Prior to departing, there are a few things that you can do to minimize the challenge presented by the language barrier. Downloading a Chinese-English dictionary on your phone gives you a simple but effective way to express simple concepts and ideas when all else fails. For example, Pleco is an excellent free app that allows you to translate words and short phrases from English to Chinese and vice versa. It also has a writing function which enables the user to write down a character using their finger and to find out what it means. This last function is not only useful, but also a fun way to learn to read some basic Chinese characters. For an additional $10, Pleco offers an optical character recognizer, which allows users to simply point their phone camera at a line of text and have it instantly translated on their screen. Other translation apps can be useful too, but bear in mind that, like other Google services, Google Translate cannot be accessed in China without a VPN.
Another way to prepare to confront the language barrier is (drum roll please) actually trying to learn some Chinese. While you probably won’t be reading the Confucian classics in their original prose after a week of study, learning a few simple phrases is well within your grasp. In addition to enabling you to ask basic questions and maybe introduce yourself, making a little effort at speaking the language will win you big points with local people. Unlike in some other countries (I’m lookin’ at you, France), Chinese people are usually very enthusiastic and encouraging towards anyone making an honest attempt to speak their language. Even if you can’t carry on an extensive conversation, having a few choice phrases under your belt is a good way to make friends.
While there are literally hundreds of Chinese language training resources online, edX offers a free and very useful basic Chinese course which students can study at their leisure.
For a list of basic Chinese phrases and a recommended video for learning the fundamentals of Chinese pronunciation and tones, see the “Cultural Tips” section of our Travel Guide.
Even for those with no background in Chinese, getting from point A to B in China is still remarkably simple. Street signs and points of interest will almost always have English language signage, so even if you don’t know that 方家胡同 means “The Alleyway of the Fang Family”, you can still just look for the street sign that shows “Fangjia Hutong” in Roman letters and find your destination relatively easily. Likewise, subway stops are written in both Chinese and English and (in most major cities) have a bilingual announcement system.
Taxi cabs can be slightly trickier since the vast majority of cabbies do not speak English. However, with a little bit of forethought, this shouldn’t be a problem. Before you set off, have a friend or hotel receptionist write down your intended address in Chinese (better yet if they can also mark it down on a map!) for you to show to the cab driver. Failing that, you can have a Chinese-speaking friend simply tell the driver over the phone where you want to go. A lifetime in big city traffic has made most Chinese cabbies remarkably patient, so they’re unlikely to yell at you for not being fluent in Mandarin.
China’s overall English level has increased noticeably in recent years. While older people may speak absolutely no English whatsoever, almost all younger people have taken mandatory English classes in high school. This is not to say that everyone you meet will be completely fluent, but most people under 40 speak at least a little English. If you find yourself needing to convey a thought or need, using simple words with a healthy dose of improvised sign-language may well get your point across.
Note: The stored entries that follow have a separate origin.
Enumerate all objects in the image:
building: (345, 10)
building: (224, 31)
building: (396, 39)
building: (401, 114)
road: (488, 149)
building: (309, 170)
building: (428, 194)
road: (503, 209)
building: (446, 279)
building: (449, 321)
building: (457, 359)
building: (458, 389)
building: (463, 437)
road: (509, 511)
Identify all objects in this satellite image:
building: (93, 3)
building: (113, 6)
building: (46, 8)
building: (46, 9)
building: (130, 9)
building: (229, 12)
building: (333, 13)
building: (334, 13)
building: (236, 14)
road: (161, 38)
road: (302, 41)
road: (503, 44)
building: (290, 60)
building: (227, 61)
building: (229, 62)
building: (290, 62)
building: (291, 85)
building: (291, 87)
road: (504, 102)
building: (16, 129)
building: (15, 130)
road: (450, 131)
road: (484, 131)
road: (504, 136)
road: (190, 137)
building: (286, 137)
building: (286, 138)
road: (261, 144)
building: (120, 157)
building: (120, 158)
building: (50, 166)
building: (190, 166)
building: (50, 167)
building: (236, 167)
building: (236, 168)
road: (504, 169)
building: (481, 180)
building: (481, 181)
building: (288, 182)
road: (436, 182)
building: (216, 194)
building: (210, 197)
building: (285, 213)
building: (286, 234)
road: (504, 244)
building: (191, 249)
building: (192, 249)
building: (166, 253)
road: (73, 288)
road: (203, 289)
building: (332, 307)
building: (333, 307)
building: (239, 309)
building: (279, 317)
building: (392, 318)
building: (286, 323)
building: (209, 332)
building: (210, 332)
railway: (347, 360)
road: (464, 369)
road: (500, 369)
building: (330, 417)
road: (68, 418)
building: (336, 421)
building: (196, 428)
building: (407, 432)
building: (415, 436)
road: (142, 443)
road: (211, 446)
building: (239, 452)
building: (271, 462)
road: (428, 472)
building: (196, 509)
Major tourist attractions all have signs written in English (and possibly other foreign languages as well) which means you’ll be usually be able to understand what you’re looking at while sightseeing. Likewise, most mid-range and above restaurants in China have picture menus which takes much of the guesswork out of ordering. As with directing cab drivers, it might be a good idea to get Chinese speaking friends to write out some key phrases that you anticipate using so you can simply point to them in your hour of need.
In short, Chinese is indeed a tough linguistic nut to crack, but don’t let that scare you off. With a little advanced preparation and planning, you should have no problem making yourself understood in China. Most people you will meet will be patient, friendly, and willing to help you out if you find yourself in jam. Just do your best, maintain a healthy sense of humor about your mistakes, and everything will turn out fine.